Material to process:
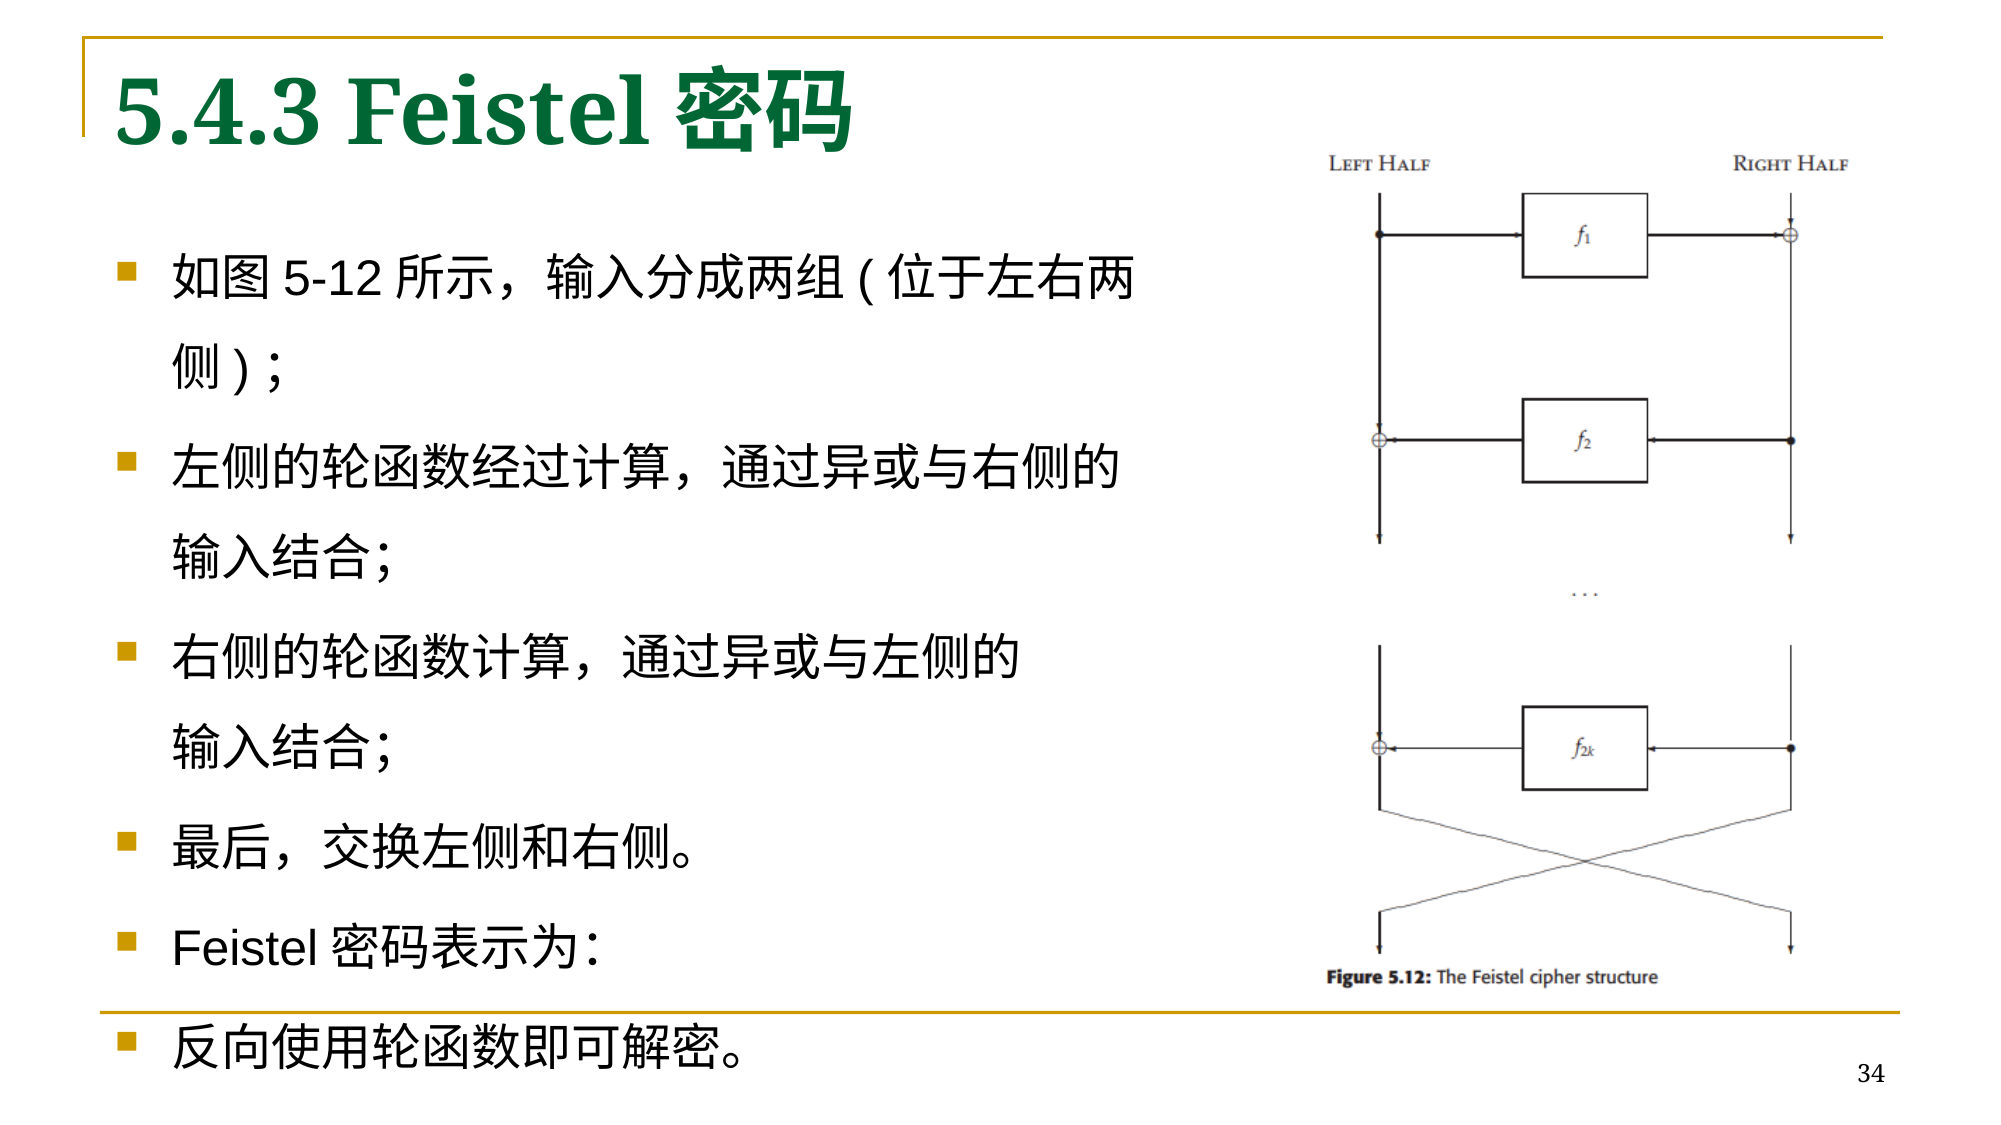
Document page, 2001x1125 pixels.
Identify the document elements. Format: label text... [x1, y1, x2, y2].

picture [1318, 143, 1856, 992]
slide_number 34 [1433, 1023, 1901, 1100]
title 5.4.3 Feistel密码 [99, 45, 1900, 233]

Instructions to follow: Copy each entry exactly as written. Pictures do not belong in the copy.

Task result:
Document page, 2001x1125 pixels.
Identify the document elements. Format: label text... [x1, y1, x2, y2].

picture [1318, 143, 1856, 992]
slide_number 34 [1433, 1023, 1901, 1100]
title 5.4.3 Feistel密码 [99, 45, 1900, 233]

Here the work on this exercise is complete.